• **EXERCISE GOAL**
For this exercise, reproduce each entry below exactly, excluding pictures.

+++ EXCERPTED RECORDS +++

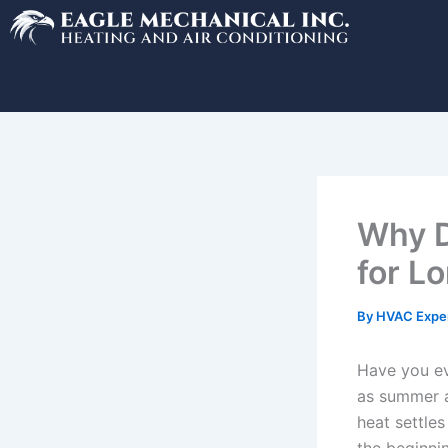
Skip
to
content
Why D
for L
By
HVAC Expe
Have you ev
as summer a
heat settles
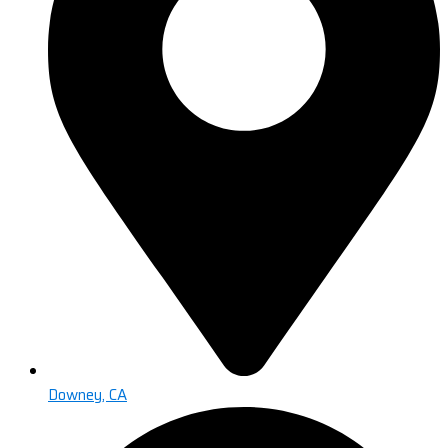
Downey, CA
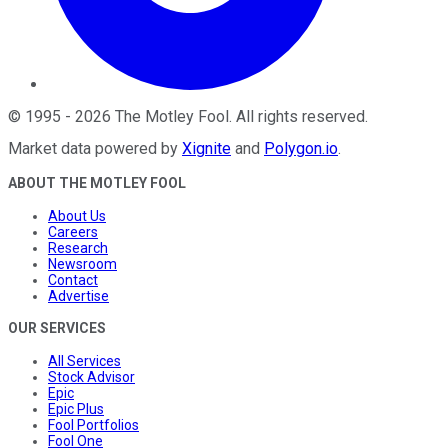
©
1995
-
2026
The Motley Fool
. All rights reserved.
Market data powered by
Xignite
and
Polygon.io
.
ABOUT THE MOTLEY FOOL
About Us
Careers
Research
Newsroom
Contact
Advertise
OUR SERVICES
All Services
Stock Advisor
Epic
Epic Plus
Fool Portfolios
Fool One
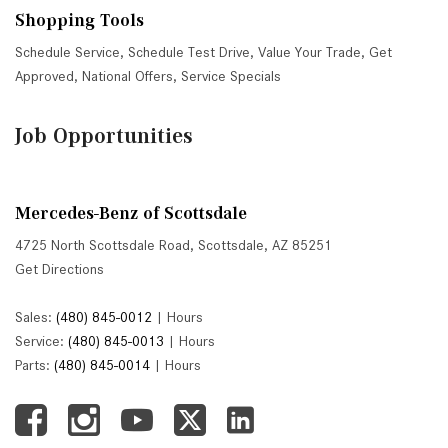
Shopping Tools
Schedule Service
,
Schedule Test Drive
,
Value Your Trade
,
Get
Approved
,
National Offers
,
Service Specials
Job Opportunities
Mercedes-Benz of Scottsdale
4725 North Scottsdale Road, Scottsdale, AZ 85251
Get Directions
Sales:
(480) 845-0012
|
Hours
Service:
(480) 845-0013
|
Hours
Parts:
(480) 845-0014
|
Hours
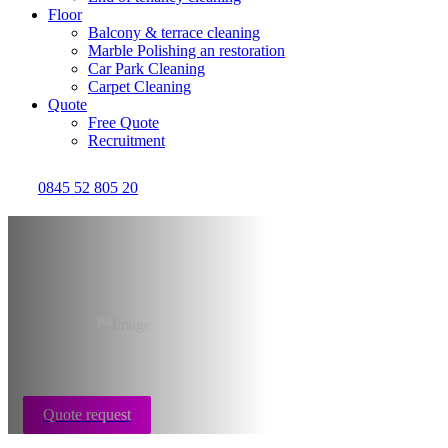
Floor
Balcony & terrace cleaning
Marble Polishing an restoration
Car Park Cleaning
Carpet Cleaning
Quote
Free Quote
Recruitment
0845 52 805 20
After builders
cleaning Bristol
Quote request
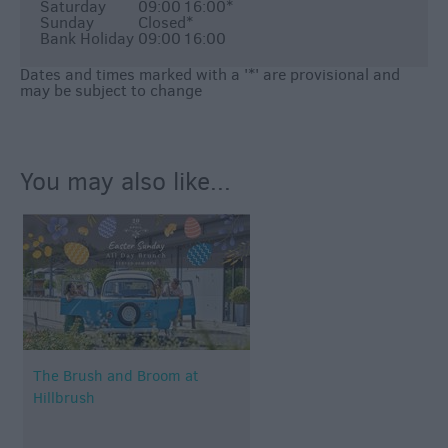
Saturday
09:00
16:00
*
Sunday
Closed
*
Bank Holiday
09:00
16:00
Dates and times marked with a '*' are provisional and
may be subject to change
You may also like...
The Brush and Broom at
Hillbrush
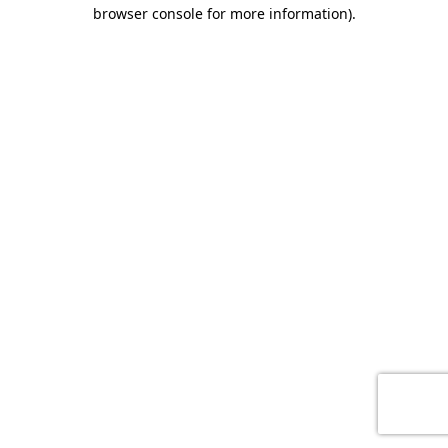
browser console for more information)
.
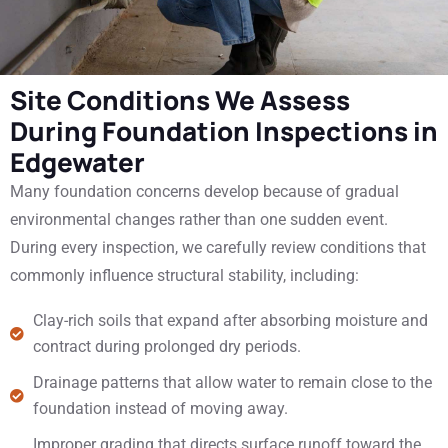
Site Conditions We Assess
During Foundation Inspections in
Edgewater
Many foundation concerns develop because of gradual
environmental changes rather than one sudden event.
During every inspection, we carefully review conditions that
commonly influence structural stability, including:
Clay-rich soils that expand after absorbing moisture and
contract during prolonged dry periods.
Drainage patterns that allow water to remain close to the
foundation instead of moving away.
Improper grading that directs surface runoff toward the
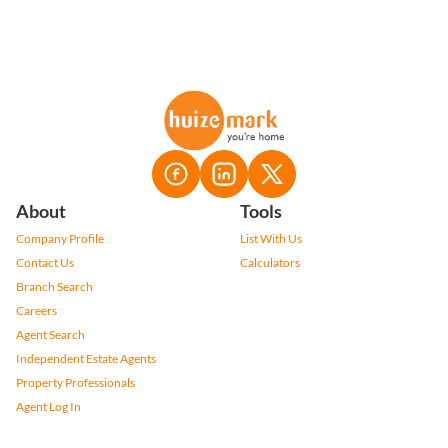
About
Tools
Company Profile
List With Us
Contact Us
Calculators
Branch Search
Careers
Agent Search
Independent Estate Agents
Property Professionals
Agent Log In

+++

• **ANSWER SPACE**
Skip
to
content
Why D
for L
By
HVAC Expe
Have you ev
as summer a
heat settles
Downey, CA
©
1995
-
2026
The Motley Fool
. All rights reserved.
Market data powered by
Xignite
and
Polygon.io
.
ABOUT THE MOTLEY FOOL
About Us
Careers
Research
Newsroom
Contact
Advertise
OUR SERVICES
All Services
Stock Advisor
Epic
Epic Plus
Fool Portfolios
Fool One
Shopping Tools
Schedule Service
,
Schedule Test Drive
,
Value Your Trade
,
Get
Approved
,
National Offers
,
Service Specials
Job Opportunities
Mercedes-Benz of Scottsdale
4725 North Scottsdale Road, Scottsdale, AZ 85251
Get Directions
Sales:
(480) 845-0012
|
Hours
Service:
(480) 845-0013
|
Hours
Parts:
(480) 845-0014
|
Hours
Floor
Balcony & terrace cleaning
Marble Polishing an restoration
Car Park Cleaning
Carpet Cleaning
Quote
Free Quote
Recruitment
0845 52 805 20
After builders
cleaning Bristol
Quote request
Saturday
09:00
16:00
*
Sunday
Closed
*
Bank Holiday
09:00
16:00
Dates and times marked with a '*' are provisional and
may be subject to change
You may also like...
The Brush and Broom at
Hillbrush
browser console for more information)
.
Site Conditions We Assess
During Foundation Inspections in
Edgewater
Many foundation concerns develop because of gradual
environmental changes rather than one sudden event.
During every inspection, we carefully review conditions that
commonly influence structural stability, including:
Clay-rich soils that expand after absorbing moisture and
contract during prolonged dry periods.
Drainage patterns that allow water to remain close to the
foundation instead of moving away.
Improper grading that directs surface runoff toward the
About
Tools
Company Profile
List With Us
Contact Us
Calculators
Branch Search
Careers
Agent Search
Independent Estate Agents
Property Professionals
Agent Log In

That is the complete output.